I don't understand what's so "complex" about your salary history. Why not just disclose it? What bad thing do you think is going to happen?
posted by J. Wilson at 8:13 PM on August 17, 2012


you shouldn't name a number first

I learnt first hand the error of this rule that I had myself embraced wholeheartedly. I lost my job four years ago and was on the threshold of receiving an offer after being unemployed for half a year. I evaded the number question masterfully, l thought, as the recruiter tried every conceivable tactic to get me to say something. Well, they ended up offering me 15% less than I really wanted. I had to negotiate the number back up a little, settling on the lowest amount I was willing to accept.

In hindsight I know that they would have offered me what I wanted had I just given them the chance. We were too far along in the negotiations, and I was by far their ideal candidate. I was in a position of power but I didn't recognize that the rule should only be applied if it makes sense.
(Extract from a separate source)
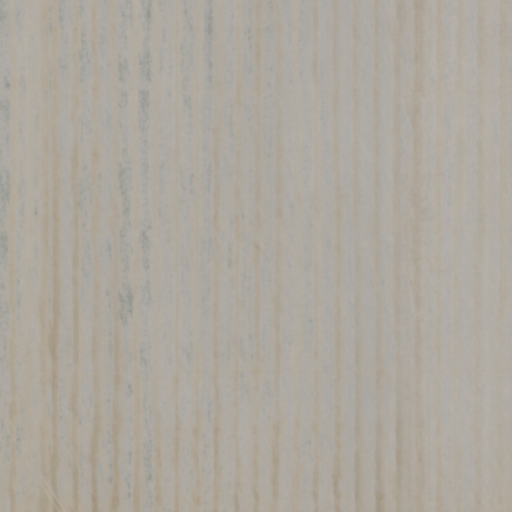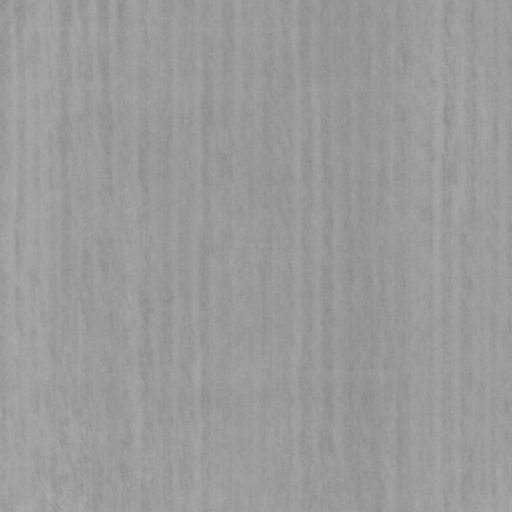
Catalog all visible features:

So then a few months ago I received an offer from another company. This time I knew they needed me and because I was still employed I knew I had nothing to lose. So I named my price. They tried offering me less in combination with stocks, but I stood my ground. They ended up giving me what I wanted.

Note that I was not unreasonable in my demand, just closer to the top of the market range for my profile.

If their budget is limited you can always negotiate an early performance review and raise. Or other perks like more vacation time.

Good luck.
posted by Dragonness at 8:28 PM on August 17, 2012 [4 favorites]


okay this might be a bit radical for you but might help others: you see employers have no way of verifying salary information. none at all. so if you're uncomfortable with the numbers--lie.
posted by lester at 8:31 PM on August 17, 2012


okay this might be a bit radical for you but might help others: you see employers have no way of verifying salary information. none at all. so if you're uncomfortable with the numbers--lie.

...except when they call the previous employer and ask for confirmation.
posted by NotMyselfRightNow at 8:00 AM on August 18, 2012 [1 favorite]


For the foreign experience can you ask your country's embassy to help you work out what an equivalent salary (in standard of living terms) would be in the city you are applying to? They must have ways of assessing the relativities between the two nations so their diplomats posted abroad don't take too much of a cut in their standard of living. Then you could write $x foreign currency, equivalent to $y local currency. If not gjc's approach is a good one.

In any case I feel for you - I had a tough time explaining my foreign salary and foreign work experience to employers back home and ended up rather undervalued as a result. Hope your negotiations go better than mine did!
posted by EatMyHat at 8:18 AM on August 18, 2012


...except when they call the previous employer and ask for confirmation.

every employer i've worked with regards salary as being confidential information. i'd really like to hear from some HR types to see if they are actually able to confirm someone's salary at a past or current job. that's why they ask you for the info.